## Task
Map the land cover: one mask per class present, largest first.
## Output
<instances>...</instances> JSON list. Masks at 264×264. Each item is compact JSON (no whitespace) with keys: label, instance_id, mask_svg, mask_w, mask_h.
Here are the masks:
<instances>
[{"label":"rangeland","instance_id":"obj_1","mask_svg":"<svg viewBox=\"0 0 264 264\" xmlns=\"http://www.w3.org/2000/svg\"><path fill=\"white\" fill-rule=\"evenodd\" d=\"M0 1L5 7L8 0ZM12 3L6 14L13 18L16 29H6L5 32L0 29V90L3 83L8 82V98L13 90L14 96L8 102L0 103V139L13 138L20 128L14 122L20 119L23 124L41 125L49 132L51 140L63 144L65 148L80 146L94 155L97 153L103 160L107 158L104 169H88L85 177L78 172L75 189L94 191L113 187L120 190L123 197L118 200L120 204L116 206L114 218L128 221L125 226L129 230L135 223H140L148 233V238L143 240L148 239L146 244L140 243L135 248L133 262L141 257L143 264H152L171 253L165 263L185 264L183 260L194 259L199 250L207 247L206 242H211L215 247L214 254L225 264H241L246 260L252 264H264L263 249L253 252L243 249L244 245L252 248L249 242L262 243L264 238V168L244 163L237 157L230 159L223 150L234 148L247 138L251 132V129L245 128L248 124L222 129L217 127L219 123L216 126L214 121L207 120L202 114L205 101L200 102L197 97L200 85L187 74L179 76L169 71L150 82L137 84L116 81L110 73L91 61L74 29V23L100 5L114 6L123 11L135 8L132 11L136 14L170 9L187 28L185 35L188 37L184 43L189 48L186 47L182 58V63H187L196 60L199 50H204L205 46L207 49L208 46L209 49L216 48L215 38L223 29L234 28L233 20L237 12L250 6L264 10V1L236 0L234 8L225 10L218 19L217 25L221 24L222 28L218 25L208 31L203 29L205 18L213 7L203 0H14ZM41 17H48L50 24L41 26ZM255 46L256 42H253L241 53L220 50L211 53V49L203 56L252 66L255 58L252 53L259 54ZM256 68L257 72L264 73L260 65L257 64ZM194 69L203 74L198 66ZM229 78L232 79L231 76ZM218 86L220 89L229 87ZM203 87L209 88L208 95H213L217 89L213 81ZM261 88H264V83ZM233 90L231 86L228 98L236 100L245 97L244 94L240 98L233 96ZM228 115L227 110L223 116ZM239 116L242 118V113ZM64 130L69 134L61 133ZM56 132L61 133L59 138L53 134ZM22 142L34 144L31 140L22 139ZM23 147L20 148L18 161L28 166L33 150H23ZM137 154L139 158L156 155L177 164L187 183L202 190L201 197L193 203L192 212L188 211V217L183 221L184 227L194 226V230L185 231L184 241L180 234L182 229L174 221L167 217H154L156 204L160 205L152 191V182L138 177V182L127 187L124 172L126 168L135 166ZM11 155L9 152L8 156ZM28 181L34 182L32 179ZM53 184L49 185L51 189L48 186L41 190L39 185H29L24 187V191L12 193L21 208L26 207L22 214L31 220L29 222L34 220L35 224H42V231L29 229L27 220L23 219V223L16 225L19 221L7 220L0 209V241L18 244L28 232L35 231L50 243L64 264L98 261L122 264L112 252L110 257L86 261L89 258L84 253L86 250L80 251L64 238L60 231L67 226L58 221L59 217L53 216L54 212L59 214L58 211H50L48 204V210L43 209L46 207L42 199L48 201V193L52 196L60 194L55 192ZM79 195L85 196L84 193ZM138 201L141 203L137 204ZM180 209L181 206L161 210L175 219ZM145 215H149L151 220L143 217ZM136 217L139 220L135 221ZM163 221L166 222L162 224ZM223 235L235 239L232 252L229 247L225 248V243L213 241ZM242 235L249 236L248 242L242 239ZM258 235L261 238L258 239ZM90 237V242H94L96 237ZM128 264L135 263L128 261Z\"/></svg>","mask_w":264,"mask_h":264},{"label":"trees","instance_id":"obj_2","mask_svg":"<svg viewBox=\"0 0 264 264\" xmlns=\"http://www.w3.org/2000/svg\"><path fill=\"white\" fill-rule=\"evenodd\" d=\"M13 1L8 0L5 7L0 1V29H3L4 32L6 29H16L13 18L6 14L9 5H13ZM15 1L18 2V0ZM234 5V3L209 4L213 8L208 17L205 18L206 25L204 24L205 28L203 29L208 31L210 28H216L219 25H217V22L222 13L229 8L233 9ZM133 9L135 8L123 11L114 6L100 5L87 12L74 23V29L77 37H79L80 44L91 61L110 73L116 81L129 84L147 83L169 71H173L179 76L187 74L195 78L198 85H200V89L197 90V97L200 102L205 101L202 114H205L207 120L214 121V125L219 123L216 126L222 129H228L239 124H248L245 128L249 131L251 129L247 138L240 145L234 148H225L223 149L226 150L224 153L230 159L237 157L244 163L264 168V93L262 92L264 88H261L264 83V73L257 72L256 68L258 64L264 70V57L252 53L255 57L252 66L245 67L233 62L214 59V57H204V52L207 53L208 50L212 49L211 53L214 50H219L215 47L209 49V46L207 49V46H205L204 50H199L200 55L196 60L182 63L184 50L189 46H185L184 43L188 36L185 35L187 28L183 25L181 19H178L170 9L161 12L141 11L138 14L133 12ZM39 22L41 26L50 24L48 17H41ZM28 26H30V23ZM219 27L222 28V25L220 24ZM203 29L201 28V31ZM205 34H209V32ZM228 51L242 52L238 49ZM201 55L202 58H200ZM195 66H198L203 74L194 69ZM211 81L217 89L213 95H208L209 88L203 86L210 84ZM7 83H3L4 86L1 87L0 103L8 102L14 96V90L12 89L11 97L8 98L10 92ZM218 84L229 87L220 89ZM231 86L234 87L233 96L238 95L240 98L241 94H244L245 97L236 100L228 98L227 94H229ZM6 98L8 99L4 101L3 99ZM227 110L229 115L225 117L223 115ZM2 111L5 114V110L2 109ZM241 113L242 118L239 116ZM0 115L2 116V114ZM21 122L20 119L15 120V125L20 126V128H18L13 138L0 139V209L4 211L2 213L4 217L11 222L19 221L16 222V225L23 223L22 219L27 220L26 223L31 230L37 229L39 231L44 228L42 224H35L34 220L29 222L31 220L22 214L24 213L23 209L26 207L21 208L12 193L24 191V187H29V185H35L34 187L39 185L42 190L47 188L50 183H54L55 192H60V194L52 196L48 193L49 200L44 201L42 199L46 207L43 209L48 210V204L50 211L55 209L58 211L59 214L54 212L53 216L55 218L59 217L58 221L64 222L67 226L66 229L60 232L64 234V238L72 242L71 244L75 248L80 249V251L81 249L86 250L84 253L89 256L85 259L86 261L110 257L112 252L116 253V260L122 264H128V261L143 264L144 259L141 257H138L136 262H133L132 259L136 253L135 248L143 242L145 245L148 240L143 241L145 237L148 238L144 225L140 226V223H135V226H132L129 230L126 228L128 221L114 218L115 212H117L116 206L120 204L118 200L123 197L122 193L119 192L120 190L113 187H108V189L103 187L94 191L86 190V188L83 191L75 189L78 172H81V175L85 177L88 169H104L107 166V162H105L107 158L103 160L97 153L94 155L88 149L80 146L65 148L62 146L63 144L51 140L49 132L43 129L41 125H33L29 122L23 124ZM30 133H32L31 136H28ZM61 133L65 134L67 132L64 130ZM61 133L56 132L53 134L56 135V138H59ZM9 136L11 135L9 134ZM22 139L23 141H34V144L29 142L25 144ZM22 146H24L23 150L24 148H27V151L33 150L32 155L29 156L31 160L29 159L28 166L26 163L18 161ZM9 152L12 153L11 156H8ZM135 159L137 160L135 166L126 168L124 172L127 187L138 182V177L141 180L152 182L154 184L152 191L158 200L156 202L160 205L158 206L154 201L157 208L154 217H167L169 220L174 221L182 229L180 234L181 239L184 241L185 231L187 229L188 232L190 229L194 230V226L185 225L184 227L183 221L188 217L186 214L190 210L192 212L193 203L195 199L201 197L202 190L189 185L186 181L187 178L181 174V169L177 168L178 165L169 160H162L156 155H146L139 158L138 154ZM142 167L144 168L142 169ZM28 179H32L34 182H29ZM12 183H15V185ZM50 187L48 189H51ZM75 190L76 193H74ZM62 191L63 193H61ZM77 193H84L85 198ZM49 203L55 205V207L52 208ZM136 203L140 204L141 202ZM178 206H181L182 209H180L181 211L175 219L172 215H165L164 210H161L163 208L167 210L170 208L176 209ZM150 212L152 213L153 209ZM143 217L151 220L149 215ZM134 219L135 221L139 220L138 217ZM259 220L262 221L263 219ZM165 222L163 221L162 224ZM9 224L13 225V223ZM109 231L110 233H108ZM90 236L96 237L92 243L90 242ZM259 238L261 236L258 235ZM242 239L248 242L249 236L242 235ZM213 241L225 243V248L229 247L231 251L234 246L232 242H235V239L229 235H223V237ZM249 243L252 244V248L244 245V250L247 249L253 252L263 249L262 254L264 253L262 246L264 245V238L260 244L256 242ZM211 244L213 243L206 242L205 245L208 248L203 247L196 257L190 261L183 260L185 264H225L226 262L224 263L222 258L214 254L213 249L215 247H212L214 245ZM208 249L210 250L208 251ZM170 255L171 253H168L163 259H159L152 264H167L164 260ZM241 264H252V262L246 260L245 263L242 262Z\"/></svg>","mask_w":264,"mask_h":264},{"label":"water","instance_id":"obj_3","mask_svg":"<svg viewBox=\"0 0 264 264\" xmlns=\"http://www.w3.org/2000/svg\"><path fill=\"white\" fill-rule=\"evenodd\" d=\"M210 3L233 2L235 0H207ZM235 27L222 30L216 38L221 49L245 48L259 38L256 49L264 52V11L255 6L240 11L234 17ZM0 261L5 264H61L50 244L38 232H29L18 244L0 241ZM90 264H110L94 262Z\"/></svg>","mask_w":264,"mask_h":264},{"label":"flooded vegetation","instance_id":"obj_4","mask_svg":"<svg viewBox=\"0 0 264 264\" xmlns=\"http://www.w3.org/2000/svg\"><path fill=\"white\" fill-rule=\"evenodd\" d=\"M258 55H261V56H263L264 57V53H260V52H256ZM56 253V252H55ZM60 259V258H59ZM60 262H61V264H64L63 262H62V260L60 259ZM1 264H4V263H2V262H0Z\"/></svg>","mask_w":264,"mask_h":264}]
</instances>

____________

▶ Objective
Which lines of the records above contain the string "instances"? Case counts. List each matching line in full.

▶ Problem solution
<instances>...</instances> JSON list. Masks at 264×264. Each item is compact JSON (no whitespace) with keys: label, instance_id, mask_svg, mask_w, mask_h.
<instances>
</instances>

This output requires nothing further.